Thinking about food (trigger warning)

There's a KitKat commercial on TV that shows people working in cubicles, taking time out to blissfully enjoy the chocolate-covered wafery goodness of a Kitkat. Men, women, black, white, Asian - all of them taking a bite and savoring it.

It made me realize I could never do that. I could never walk to a vending machine and select a KitKat. I could never tote it back to my cubicle (or classroom) and unwrap it. I could never sit down, eat the KitKat, throw away the wrapper, and go back to my life.

No. I can't eat food without thinking about it. If I do - Jim made candied walnuts the other day and I ate a ton of them - later on it comes back to haunt me.

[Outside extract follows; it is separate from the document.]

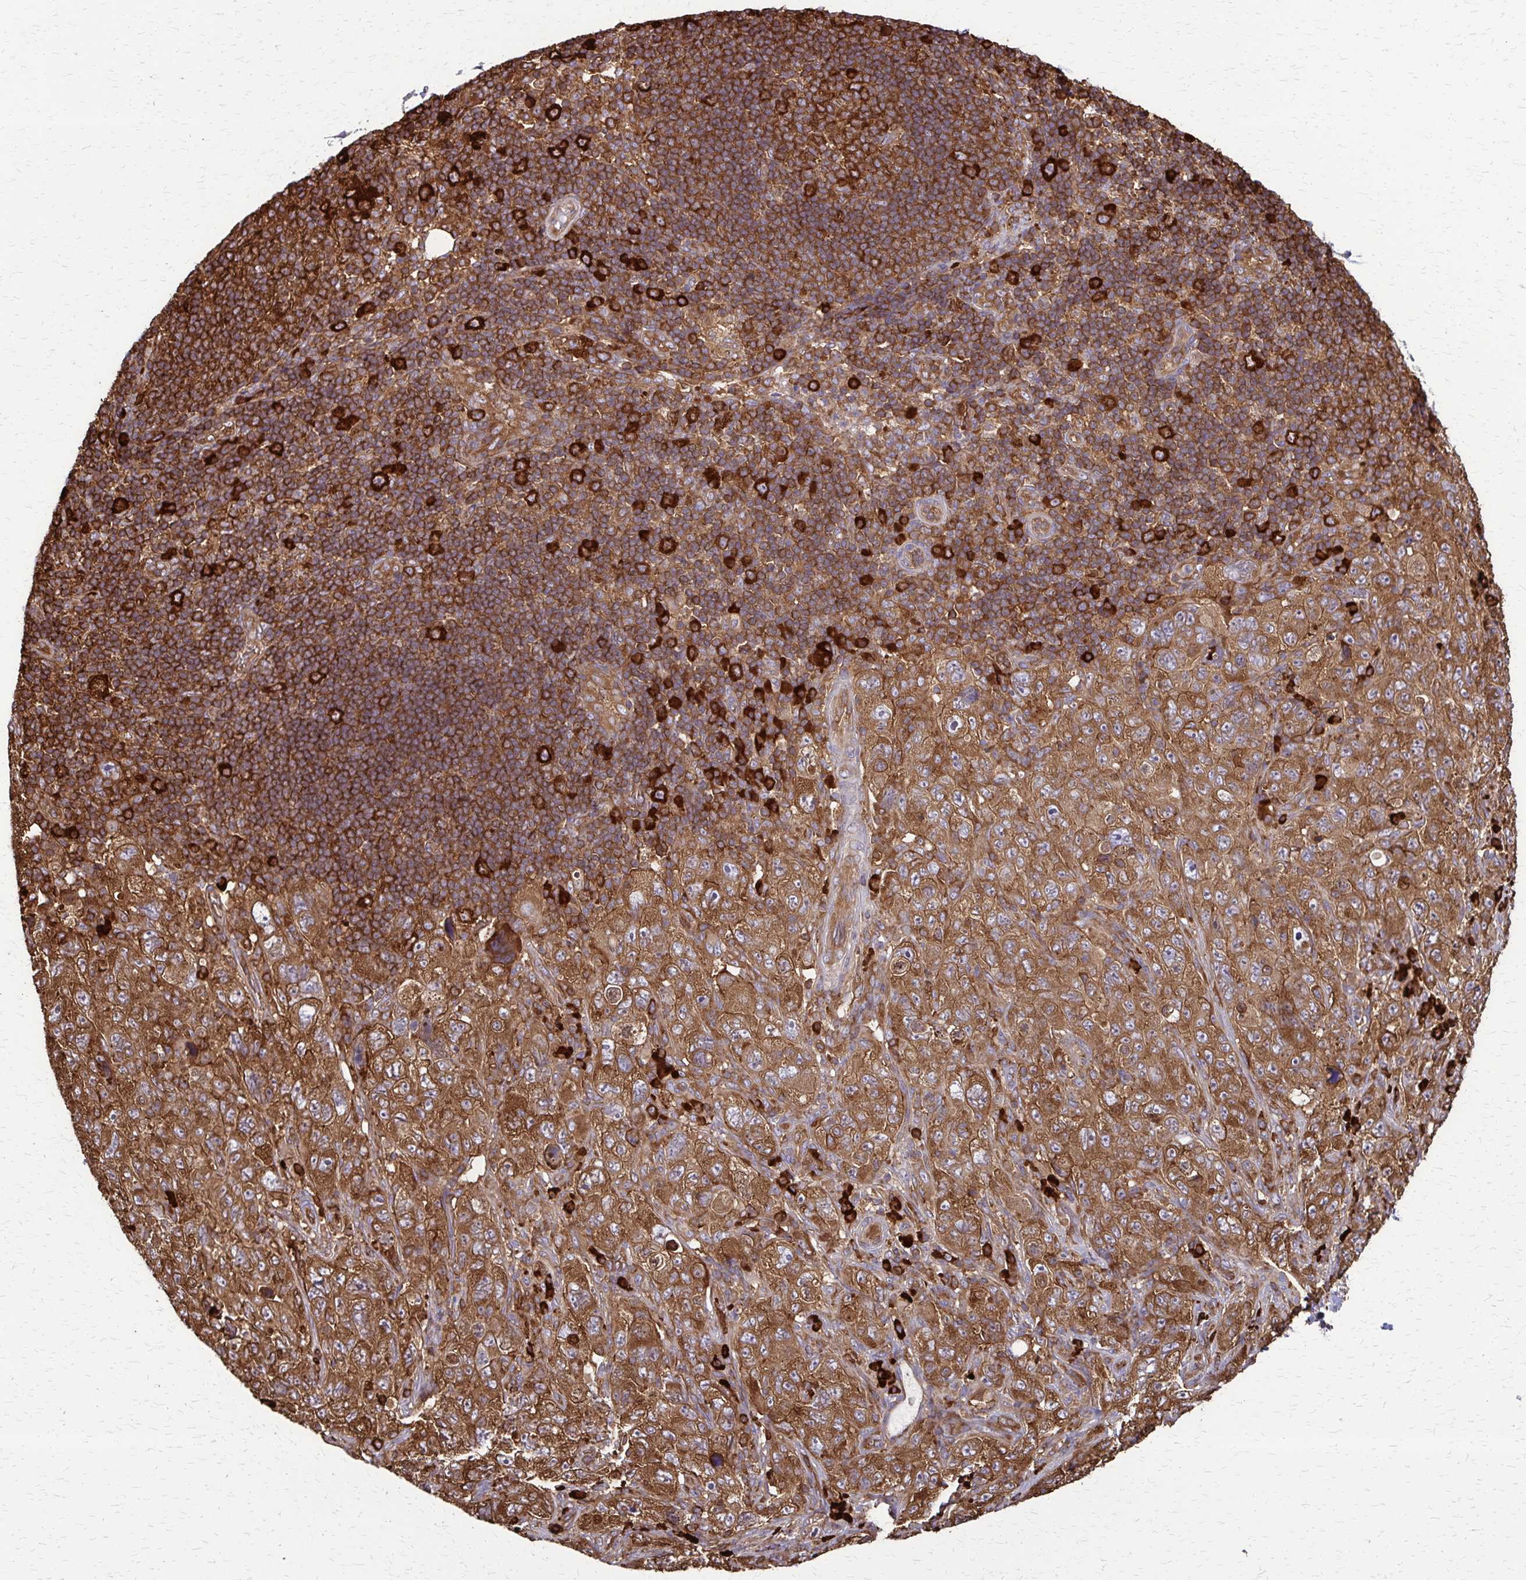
{"staining": {"intensity": "moderate", "quantity": ">75%", "location": "cytoplasmic/membranous"}, "tissue": "pancreatic cancer", "cell_type": "Tumor cells", "image_type": "cancer", "snomed": [{"axis": "morphology", "description": "Adenocarcinoma, NOS"}, {"axis": "topography", "description": "Pancreas"}], "caption": "Immunohistochemistry (IHC) histopathology image of human pancreatic cancer stained for a protein (brown), which reveals medium levels of moderate cytoplasmic/membranous positivity in about >75% of tumor cells.", "gene": "EEF2", "patient": {"sex": "male", "age": 68}}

I can't just make a meal. I stand in the kitchen and agonize - what will fill me up with the fewest calories? What will give me the most nutrition for the fewest calories? What will taste good?

There's a tug-of-war, always, in my head. No, don't eat that, says one part of my brain. And then the other part says Go ahead, have a little cashew butter. Have a triscuit. Have a bite of sugar-free pudding. Eat eat eat, it'll make you feel better. But of course it doesn't, I feel like shit.

Not that it matters. No matter what I eat I will never, ever be thin.

It doesn't matter. It shouldn't matter. But it does.


Silly Girl said...

I know the feeling. My son and I love Kit Kats. I love watching his eyes light up while eating. Maybe someday I will get back to that point where I enjoy food.

ola said...

You're right- food nor won't make you feel better. But not eating'll make you feel much worse.

I can't tell you anything wise, because mostly I feel just like you.

There is an exercise we did in ed center : imagine you are rising a child. You want provide him the best nutrition you can. You want your kid eat healthy, but enjoys food, discover new things, feels loved when you nourish him/her.
Now imagine your eating disorder is not your enemy or abusive husband, it's just this kid, part of your body you love and want the best for him/her. First nourish your kid like newborn. Then you can move to explaining him what is eating about. Finally, you can leave him/her with own decisions and preferences and just supervise him. What would you say him Lisa?
What would you feed yourself if you were your own daughter or son?